We had the good fortune of connecting with Kat Bielobrova and we’ve shared our conversation below.
Hi Kat, what role has risk played in your life or career?
By nature, I’m not a risk-taker, it took me a lot of stress and self-work to allow myself to make mistakes. I was always very self-demanding, and I struggled with it all of my life. But it got better when I was 21y.o. I went on a summer trip to a different country, on my own, with a backpack and almost no money. I have put myself in risky and stressful situations to see how I can swim in deep water. Sometimes I feel I have never actually come back from this trip, cause these adventures somehow transformed into my day-to-day life. And allowing myself to make mistakes with work opened a new horizon for me, it also means I enjoy the process more than the final result.
Can you open up a bit about your work and career? We’re big fans and we’d love for our community to learn more about your work.
I think I’m still on the way on this endless road, which by the way one of the most exciting things about being an artist. But it wasn’t easy to reach my current point as well.
I was born and raised in Kyiv, Ukraine in a family of singers and actors. My parents owned a little theater, so my childhood mostly passed on rehearsals and behind the curtains. I saw how my parents worked on scenery for the next play with their designers, so I also tried to create concepts and draws for the theater, I guess that was my first work that 6y.o. can consider serious. By saying that, I think I always knew what I want to do, so I never really has taken this choice – to be an artist, it was just the natural development of the road.
When I was 15 I started my education as a graphic designer in college, so that is when I actually started to think about how to establish a career. At 19 I moved to Poland to continue my education and as I had chosen a pricey school I had to immediately start working. I was getting my first job in a foreign country, so obviously that wasn’t easy, especially considering the range of jobs I could get as a foreign student. But the thing that I learned the most during my first years in the field- there is no good or bad experience, you have to try everything you can and say yes to every opportunity. I was doing a lot of volunteer work, free internships, etc. This helps to collect good recommendations and build networking, which in the end is the most important thing in getting your first paid job in the design/art field.
Since then I was mostly working in design and doing art and illustration in my free time, that time being a full-time artist didn’t sound very real. But with time, digging more into illustration, I realized that it truly is my dream job, and I just needed a good plan to make it happen. And that meant a lot of work, consistency, and getting feedback on time. I think the hard work factor is the most important thing that helped me succeed in illustration, I often heard from friends and family that I was crazy and no one works this much, but hey, this worked for me.
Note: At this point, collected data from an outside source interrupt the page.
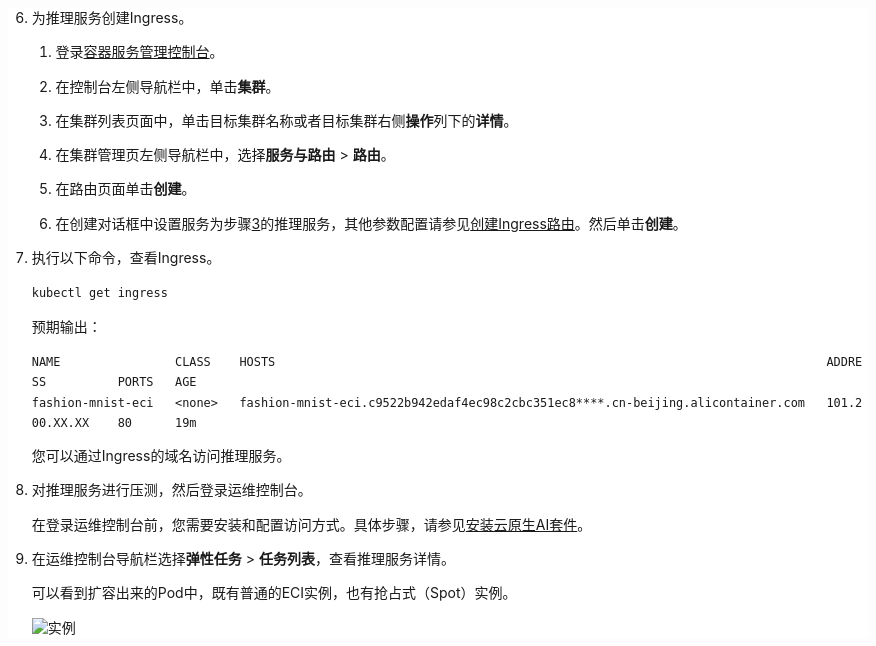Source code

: 6.  为推理服务创建Ingress。

    1.  登录[容器服务管理控制台](https://cs.console.aliyun.com)。

    2.  在控制台左侧导航栏中，单击**集群**。

    3.  在集群列表页面中，单击目标集群名称或者目标集群右侧**操作**列下的**详情**。

    4.  在集群管理页左侧导航栏中，选择**服务与路由** \> **路由**。

    5.  在路由页面单击**创建**。

    6.  在创建对话框中设置服务为步骤[3](#step_h71_3x3_zcf)的推理服务，其他参数配置请参见[创建Ingress路由](/intl.zh-CN/Kubernetes集群用户指南/网络/Ingress管理/创建Ingress路由.md)。然后单击**创建**。

7.  执行以下命令，查看Ingress。

    ```
    kubectl get ingress
    ```

    预期输出：

    ```
    NAME                CLASS    HOSTS                                                                             ADDRESS          PORTS   AGE
    fashion-mnist-eci   <none>   fashion-mnist-eci.c9522b942edaf4ec98c2cbc351ec8****.cn-beijing.alicontainer.com   101.200.XX.XX    80      19m
    ```

    您可以通过Ingress的域名访问推理服务。

8.  对推理服务进行压测，然后登录运维控制台。

    在登录运维控制台前，您需要安装和配置访问方式。具体步骤，请参见[安装云原生AI套件](/intl.zh-CN/云原生AI用户指南/环境准备/安装云原生AI套件.md)。

9.  在运维控制台导航栏选择**弹性任务** \> **任务列表**，查看推理服务详情。

    可以看到扩容出来的Pod中，既有普通的ECI实例，也有抢占式（Spot）实例。

    ![实例](https://static-aliyun-doc.oss-accelerate.aliyuncs.com/assets/img/zh-CN/1816772161/p240488.png)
During the road to becoming an illustrator, you also pass through a lot of disappointment, not everyone likes your art, and you hear about that really a lot in the beginning, that hurts and sometimes makes you stop. So, after passing through several depressions, an extremely important thing was realizing the difference between you and your work.
I think my art is totally reflecting my road and my experience, it’s situated somewhere between illustration and fine arts, being practical and speculative at the same time. Growing up in the theater, brought into my art fun and sometimes satire, and my love for painting influenced my use of colors and light/shadow relation.
Looking back on all of it I’m proud that I didn’t give up and that I learned how to be a happy person while sensitive artist.
Let’s say your best friend was visiting the area and you wanted to show them the best time ever. Where would you take them? Give us a little itinerary – say it was a week long trip, where would you eat, drink, visit, hang out, etc.
Although I’m currently located in Istanbul, my favorite city is Kyiv, my home. I love it because it’s so different, from one district to another. It consists of old soviet post-modern architecture, which I love, post-soviet buildings underappreciated by our community, and suddenly the city center has a different old European vibe, this is fascinating. This city taught me to love wandering. I think it’s one of the best cities to have a walk, the center is huge, however, you can get through all of it by walking. This gives an amazing feeling of freedom. Before the war has begun, I loved to go for breakfast to a Khlibny restaurant, located in one of the central places. I truly admire the amount of theater to go there, when I was living there, going to a theater or a classic concert was just part of the routine.
Right now, plenty of my favorite places aren’t working. Sadly, some of them turned into ruins, and it isn’t safe to wander anymore. Although, as quick as the war finishes and things get back to normal – I totally recommend to everyone go and see Kyiv, you won’t be disappointed.
Shoutout is all about shouting out others who you feel deserve additional recognition and exposure. Who would you like to shoutout?
There are actually plenty of people in my story who significantly influenced my road. In fact, I think every person I have ever met has changed something inside of me. Education plays an important role in my style development, I’m especially grateful to my painting teacher in Kyiv and my diploma curators in Poland. But I want to dedicate my shoutout to my husband, who played the most important role in my success. We got married young and not yet established career-wise, but all these years together he was very patient and selfless towards my career and my success. He taught me how to be proud of myself which made my life much better.
All the images are part of my personal illustration projects.